A few years ago, I asked my brother who is a builder to build me a house—a simple yet decent-looking country house, simple and beautiful. After agreeing with the cost, and without any ado’s I asked him to purchase the materials and began the construction right away.
I tested my brother’s patience though. Every now and then I would ask for an update of the house, add something there, or don’t put something there. Yet, despite my nagging or my bossiness, he did it religiously, though at times, he expressed being fed up with my interference of the building. If he had the choice, I heard, he could have just built it half-hazardly or even leave it unfinished. Thankfully he finished it regardless.
When I went home that year, I gathered all my family (brothers and sisters, nephews and nieces) all 40 of us I think) in my new house for the house warming
But before the blessing I expressed my thanks to my brother for patiently building the house even me nagging him at times. I also thanked those who had assisted him in the building. Then I surprised them saying: ‘Actually, I don’t like living in this house!’ (Tensed pause). Then I continued: ‘Because this is not my house. This is for you bro. This is my gift for you.’

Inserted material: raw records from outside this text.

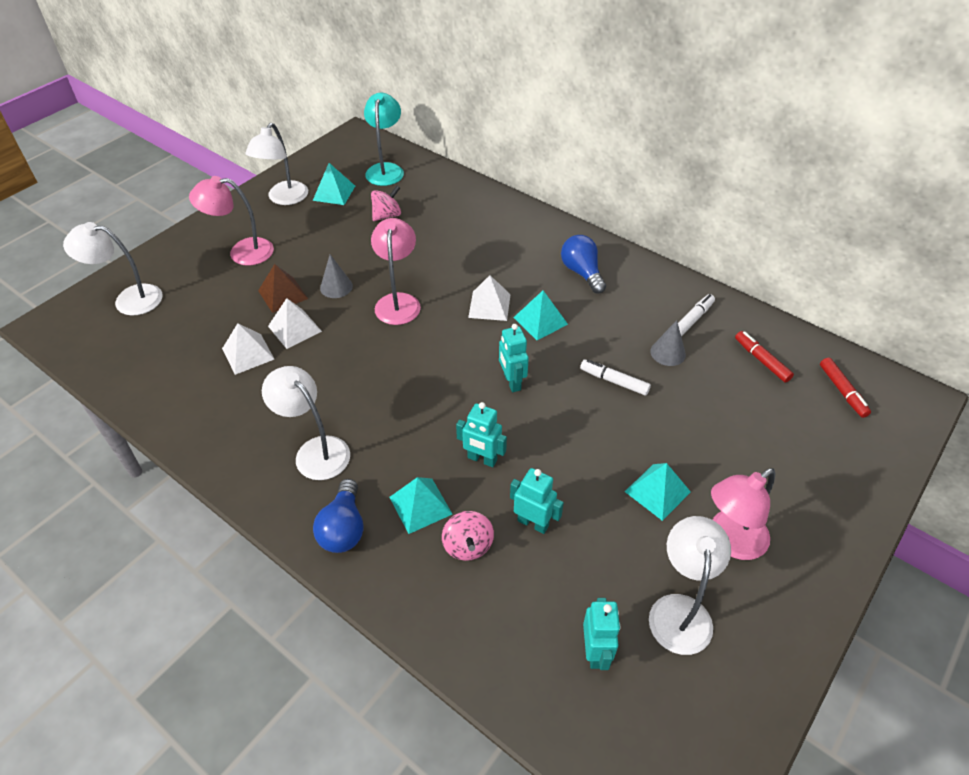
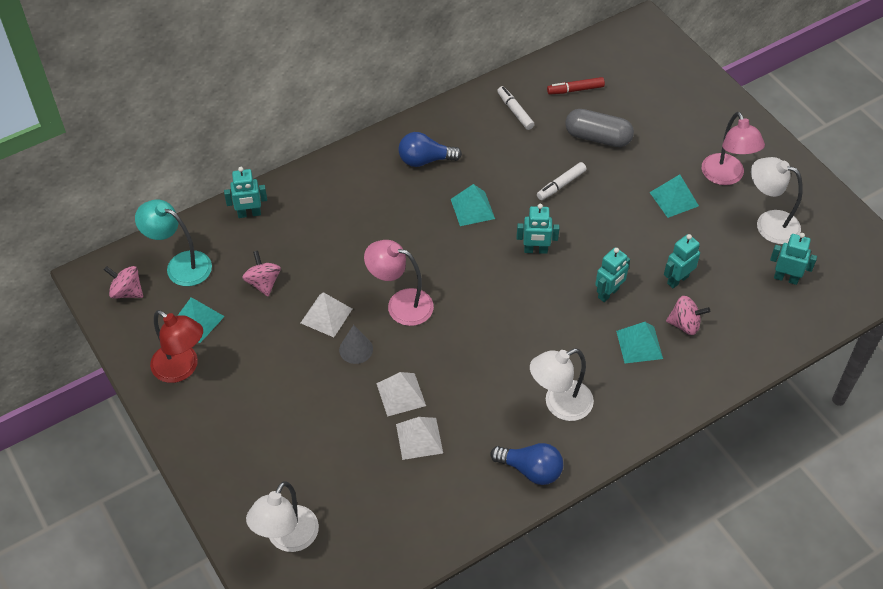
camera: 70 degrees left, 5 degrees up
pink lamp [189,176,274,266] -> none
white lamp [245,123,308,205] -> red lamp [150,310,203,383]
brown pyramid [258,264,308,313] -> none
blue light bulb [313,479,364,553] -> blue light bulb moved to [490,443,563,485]
white pyramid [468,275,511,321] -> white pyramid moved to [301,292,352,337]
grey cone [650,320,686,366] -> none
red marker [820,358,871,418] -> none
none -> pink spinning top [104,266,143,299]
none -> turquoise robot [224,167,267,218]
none -> grey capsule [565,109,634,147]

He was speechless. I could sense his real happiness. He must have been so surprised. I just said to him: “I hope you really put the best materials in here, otherwise, you would have to build another one in a few years time and I wouldn’t be paying for it.”
Friends, our patience always pays off and more often than not, it is for our advantage. The reward our being patient gives is even more beautiful and more meaningful if we keep up doing the right thing, if we keep up using our time wisely and if we don’t take things for granted, and as St James would tell us in our second reading today: ‘if we don’t lose heart.’
If my brother was not very patient with me, or if he lost heart and didn’t finish the house, he would have to bear the cost of finishing it, or just to live in a half-built house. Thankfully he was patient. And now he is living in that house with his wife and 3 kids.
Be Patient, brothers and sisters, is a call for us Christians as we wait for the coming of Christ (at Christmas) and for the second coming. We are to be patient because we just don’t know when Christ comes again.
Patience, according to Joyce Meyer, a spiritual writer, ‘is not the ability to wait, but the ability to keep a good attitude while waiting.’
And on this 3rd Sunday of Advent, we are called to REJOICE as we wait patiently.
Why rejoice?
We are called to rejoice ‘gaudete’, because Christ is coming among us to live among us, to show us that we are worth everything for God. For God, we are so precious that only His only Son, Jesus Christ can pay our worth.
We are to rejoice too because in Jesus Christ, we have now the door to salvation. Not only that we have the door, we have the opportunity to go through that door and be saved. It is just my hope and prayer that we don’t take Christ for granted. Friends, Jesus Christ is our only Messiah, He is our only Saviour. The bible tells us this clearly that “There is salvation in no one else, for there is no other name under heaven given among mortals by which we must be saved.” (Acts 4:12).
Pope St John Paul II also expressed the same hope in his homily in 1996. He said: ‘My hope is that the Good News of Christ will enter every home and help families to rediscover that only in Christ [we] can find salvation. In him it is possible to find the interior peace, hope and strength necessary to face life’s various situations each day, even those most difficult.’
We are to rejoice even more so now, Christians, because Jesus Christ, the Messiah who was prophesied by the prophets for centuries, including Isaiah in our first reading today, the messiah who was dreamt by many to see and encounter, including John the Baptist, can now be encountered by us personally and intimately in the sacraments, and among us now in this Holy Eucharist.
Everytime we come to mass we experience the presence of Christ our Saviour 4 ways: ‘Among us all as Church gathering together, in the person of the priest, in the Word being read, and in the Bread and wine we receive.’
Friends, in a few days we will be celebrating Christmas, let us endeavour to keep it in our minds and hearts always that “Christ is the real reason for the season. Christ is the real spirit of Christmas. Let us never take him for granted by remembering him in all our Christmas celebrations and in everything we do, otherwise, we might end up frustrated, exhausted for nothing, or worst separated from God for eternity.